I actually just tested Class D through Class B. I used Test Drive through the Upgrade screen, and raced on Mazda Raceway Laguna Seca: Full Circuit. I used every Drivetrain type (AWD ; FWD ; RWD); I used vehicles with & without Turbochargers or Superchargers; Heavy Vehicles, Vehicles with below 50% Front Weight Distribution; ones that had more Torque than Power, sometimes over double the amount; Low Torque & Power; you get the picture. If you can think of it, I probably tested it (I doubt that, but it gets the point across).

What I found, is that with some vehicles, it does help a bit, but not in terms of actual Speed or Acceleration increase. Most times, there was absolutely no real change in how the vehicle handled or how fast it went. However, every now and then there would be a vehicle that had just a little slower of a clutch and just a little to much Power and/or the wrong Weight Distribution. They would have more of a chance to kick out in the wrong way and/or lose traction. Usually, it was just enough that you had to correct enough that it slows you down, or even spin out on you. With most Class D and some Class C cars, it was easy enough to correct through Tuning. However, some of the Class B cars still have problem areas that I haven’t been able to find a solution to as of yet. I assume it’s because I’m relatively new to Tuning, so I don’t know how much is safe to put on or take off before I make a huge mistake and have to start all over again. If anyone wants to give it a go and see what they find, I wish you luck. It’s a very, very, very tedious project. I ended up doing 3-4 laps for each type: Shifting with Accelerator ON ; Shifting with Accelerator OFF. That’s 6-8 laps for each vehicle. I did about 384 laps in total, during the past 4 days. I need a break…

I am very surprised by those findings. I stay on the gas in all cars and have no issues whatsoever.

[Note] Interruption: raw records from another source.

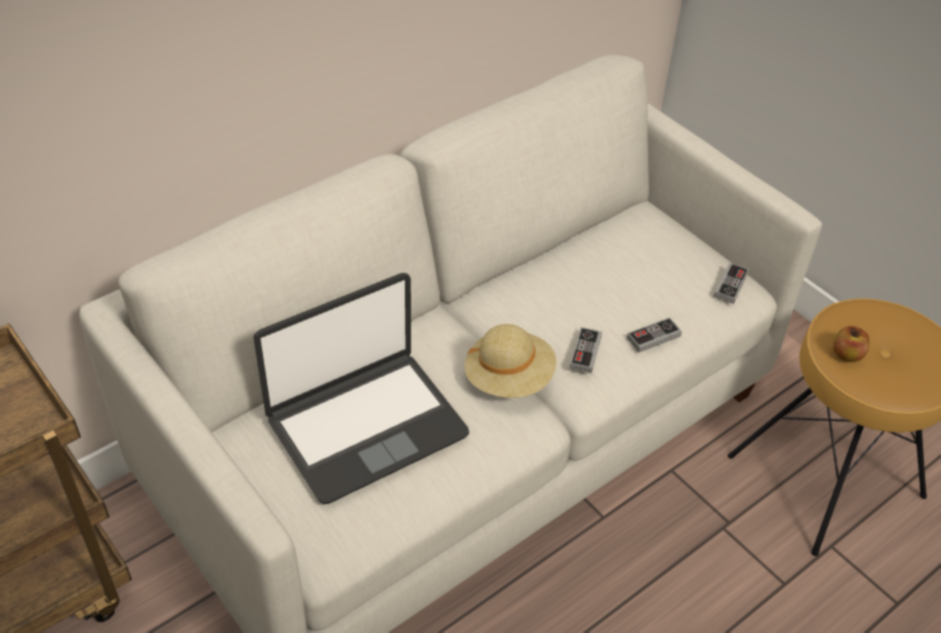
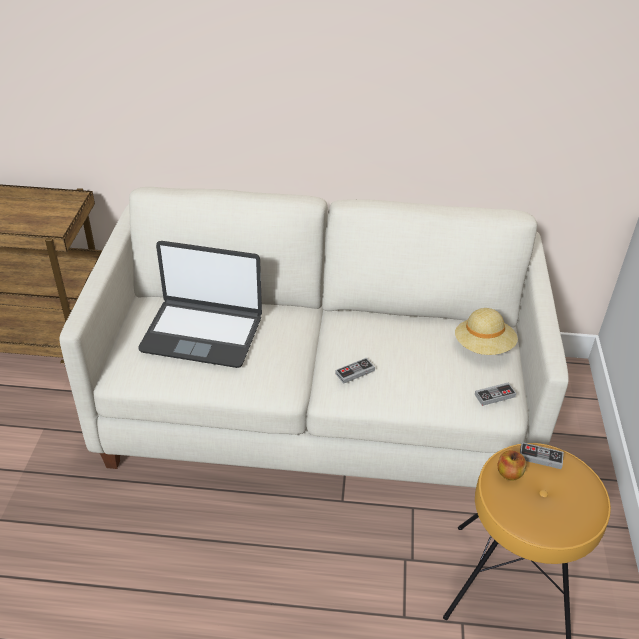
camera: 45 degrees right, 5 degrees down
(509, 378) = (299, 358): beige hat -> beige hat (483, 347)
(653, 337) = (406, 390): game controller -> game controller (540, 457)

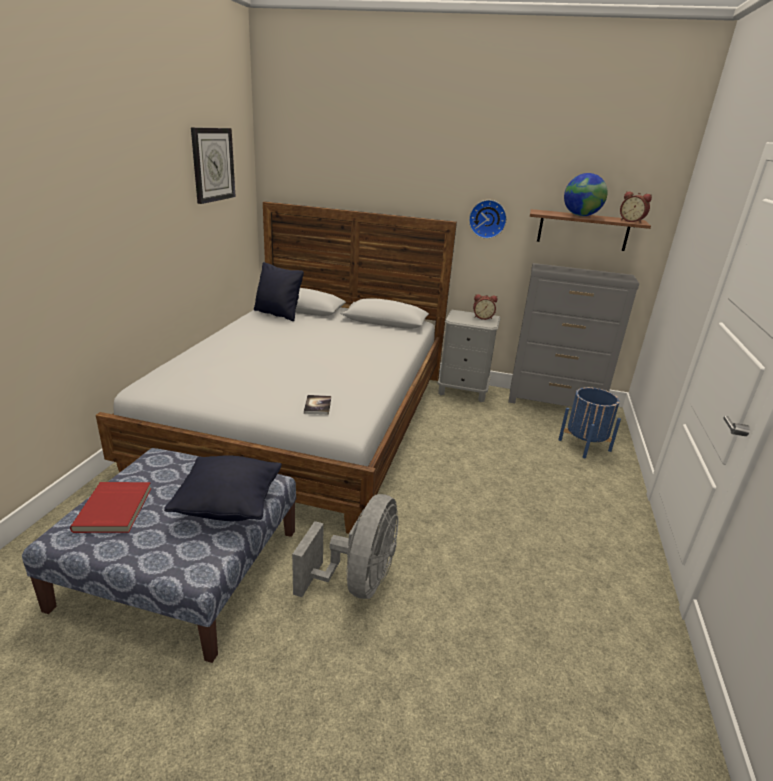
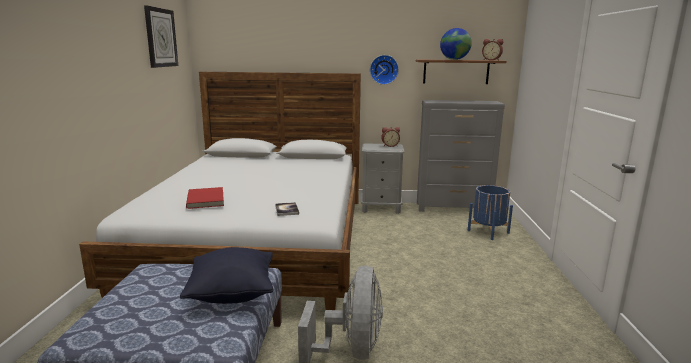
camera: 10 degrees left, 10 degrees down
(115, 509) = (124, 310): red book -> red book (206, 199)
(278, 314) = (222, 159): black pillow -> none

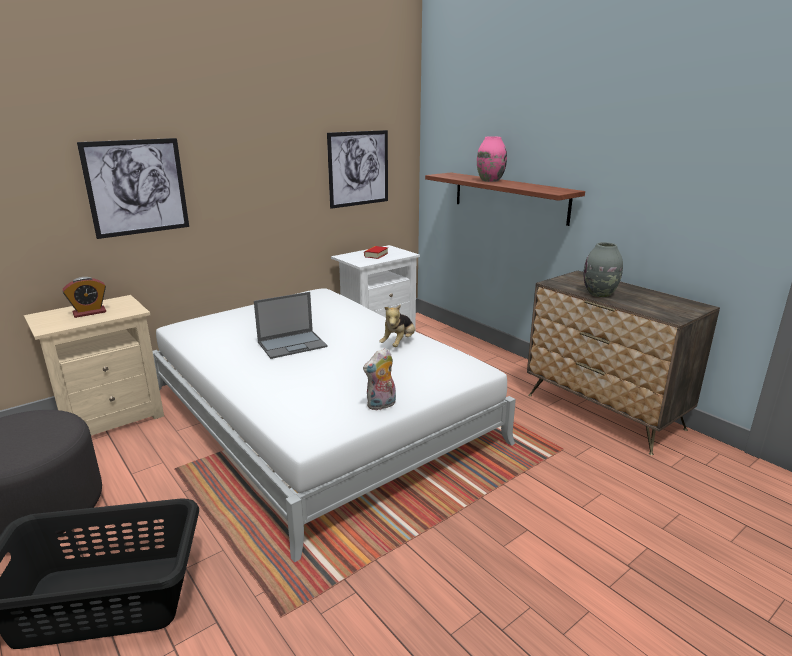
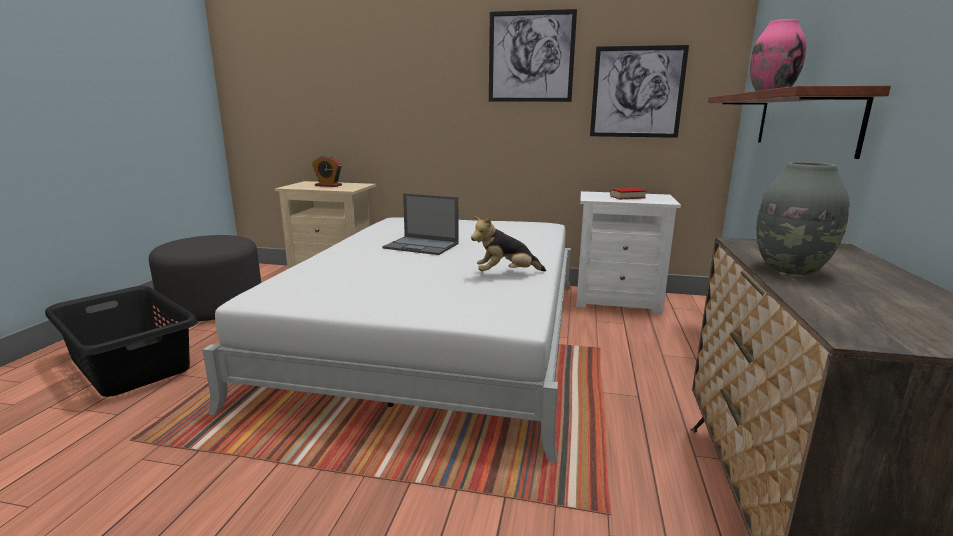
camera: 50 degrees right, 5 degrees down
(137, 187) = (394, 91): picture -> picture (531, 57)
(381, 405) = (353, 304): plush toy -> none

If we were talking about the Lotus E21 with traction off and were changing gears mid turn then maybe, maybe we would have something to test.

In B class I run no assists and never have any issue staying on gas when changing up.

Please name a car and build that causes you grief in B class when staying on gas so I can test the same car.

Manual with clutch no abs, I have improved enough to race this way all the time not just in rivals. It’s just most challenging and funner (not a real word I think) as far as times go I’m usually around the top 1% in R class and it seems manual or auto clutch achieve almost same times. Auto has nothing on either tho.

Sorry for the long delay. When I said I needed a break, I didn’t expect to take 3 weeks! Anywho, I’ve been going through all of my vehicles, re-Tuning them. I’ve gotten a little better understanding of what the different options do and what works best for me, so that’s nice. Anywho, when I’m all done, I will be posting any vehicles that have problems with loss of traction when you shift gears. If anyone has any ideas on how to minimize those issues, I’d be happy to hear them, 'cause I sure don’t know what to do just yet. Maybe I’ll figure it out when I test them, who knows. Anywho, probably going to take me about a week to finish things up from how things have been going so far.

I run mine in automatic for races and manual with clutch for rivals when I wanna go for a friends time. I have had so many issues with wreckers while shifting myself that I just threw it to auto so I could recover and get back past them faster.